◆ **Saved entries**
....................

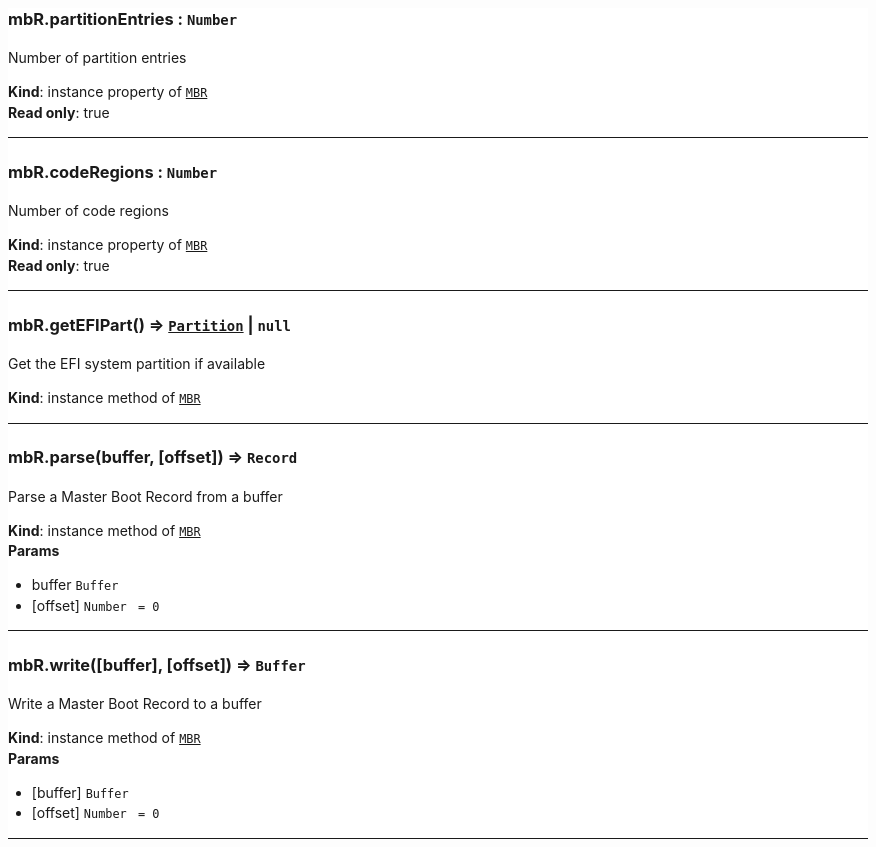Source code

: ### mbR.partitionEntries : <code>Number</code>
Number of partition entries

**Kind**: instance property of [<code>MBR</code>](#MBR)  
**Read only**: true  

* * *

<a name="MBR+codeRegions"></a>

### mbR.codeRegions : <code>Number</code>
Number of code regions

**Kind**: instance property of [<code>MBR</code>](#MBR)  
**Read only**: true  

* * *

<a name="MBR+getEFIPart"></a>

### mbR.getEFIPart() ⇒ [<code>Partition</code>](#MBR.Partition) \| <code>null</code>
Get the EFI system partition if available

**Kind**: instance method of [<code>MBR</code>](#MBR)  

* * *

<a name="MBR+parse"></a>

### mbR.parse(buffer, [offset]) ⇒ <code>Record</code>
Parse a Master Boot Record from a buffer

**Kind**: instance method of [<code>MBR</code>](#MBR)  
**Params**

- buffer <code>Buffer</code>
- [offset] <code>Number</code> <code> = 0</code>


* * *

<a name="MBR+write"></a>

### mbR.write([buffer], [offset]) ⇒ <code>Buffer</code>
Write a Master Boot Record to a buffer

**Kind**: instance method of [<code>MBR</code>](#MBR)  
**Params**

- [buffer] <code>Buffer</code>
- [offset] <code>Number</code> <code> = 0</code>


* * *

<a name="MBR.Code"></a>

....................

◆ **What to do**
When you transcribe the entries above, keep every word exact and leave out the pictures.

◆ **Worked solution**
Source code

: ### mbR.partitionEntries : <code>Number</code>
Number of partition entries

**Kind**: instance property of [<code>MBR</code>](#MBR)  
**Read only**: true  

* * *

<a name="MBR+codeRegions"></a>

### mbR.codeRegions : <code>Number</code>
Number of code regions

**Kind**: instance property of [<code>MBR</code>](#MBR)  
**Read only**: true  

* * *

<a name="MBR+getEFIPart"></a>

### mbR.getEFIPart() ⇒ [<code>Partition</code>](#MBR.Partition) \| <code>null</code>
Get the EFI system partition if available

**Kind**: instance method of [<code>MBR</code>](#MBR)  

* * *

<a name="MBR+parse"></a>

### mbR.parse(buffer, [offset]) ⇒ <code>Record</code>
Parse a Master Boot Record from a buffer

**Kind**: instance method of [<code>MBR</code>](#MBR)  
**Params**

- buffer <code>Buffer</code>
- [offset] <code>Number</code> <code> = 0</code>


* * *

<a name="MBR+write"></a>

### mbR.write([buffer], [offset]) ⇒ <code>Buffer</code>
Write a Master Boot Record to a buffer

**Kind**: instance method of [<code>MBR</code>](#MBR)  
**Params**

- [buffer] <code>Buffer</code>
- [offset] <code>Number</code> <code> = 0</code>


* * *

<a name="MBR.Code"></a>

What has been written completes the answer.